And I'll also be providing a quick explanation as to how you may have calculated that answer.

So let's start off with zero times eight.

Zero times eight is zero, one times eight is eight, two eights are 16, three times eight is 24.

So what you could have done here is added eight to 16 to get that multiple.

Then you would've added eight to 24 to get your next multiple, which is 32.

Now you know your five times table, so five times eight is 40, and then to 40 you would've added eight to get 48, and then to 48 you would've added another eight to get 56, and that's seven times eight.

And then to seven times eight, you would've added eight to 56 to get 64.

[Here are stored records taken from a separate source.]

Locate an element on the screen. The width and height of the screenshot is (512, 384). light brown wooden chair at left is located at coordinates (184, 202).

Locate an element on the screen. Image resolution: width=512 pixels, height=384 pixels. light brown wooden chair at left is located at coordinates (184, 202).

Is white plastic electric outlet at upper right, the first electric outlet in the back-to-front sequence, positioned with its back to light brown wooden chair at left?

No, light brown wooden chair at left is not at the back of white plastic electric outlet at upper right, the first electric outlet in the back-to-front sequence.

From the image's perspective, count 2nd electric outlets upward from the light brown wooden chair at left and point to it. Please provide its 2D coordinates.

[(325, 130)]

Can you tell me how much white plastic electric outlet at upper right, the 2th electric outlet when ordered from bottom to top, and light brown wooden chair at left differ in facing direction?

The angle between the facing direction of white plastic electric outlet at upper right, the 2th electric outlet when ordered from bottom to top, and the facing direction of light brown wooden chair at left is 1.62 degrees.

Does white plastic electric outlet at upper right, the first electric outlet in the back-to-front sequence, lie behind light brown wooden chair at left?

Nine times eight is 72, so you would've added eight to 64 again as well.

Or if you knew that 10 times eight is 80, you could have subtracted eight to get 72.

And to get 88, you could have added eight to 80 to get that multiple there.

And then you would've added eight to 88 to get 96.

Let's move on.

You can pause the video here now to mark your work, and then I'll go through some of the examples in the right-hand column in far more detail as to why those are the answers.

So pause the video here.

Okay, so now that you've marked your work, let's have a look at three times eight add eight is greater than three times eight, and that is on the right-hand side column as the second one down.

So we know that that is greater because three times eight, and if you're adding another group of eight, means that it will be greater than three times eight.

If we look at the next question, six times eight is equal to five times eight add eight, because by adding that extra group of eight, we end up with the same amount of groups of eight, so that would be six times eight.

Next.

Seven times eight is less than seven times eight add eight.

And that's because seven times eight add eight, we've added an extra group of eight, which means that our multiplication equation now would be eight times eight.

And lastly, nine times eight is equal to 10 times eight take away eight because by taking away a group of eight, end up with nine groups of eight.

And that is the end of the lesson.

I really hope you enjoyed that lesson as much as I did.

We're now going to summarise our learning.

So in this lesson, you are able to explain the relationship between adjacent multiples of eight.

You hopefully now understand that adjacent multiples of eight have a difference of eight, and if you add eight to a multiple of eight, you get the next multiple of eight.

You also understand that if you subtract eight from a multiple of eight, you get the previous multiple of eight.

I really hope that you enjoyed this lesson, and I look forward to seeing you in the next one.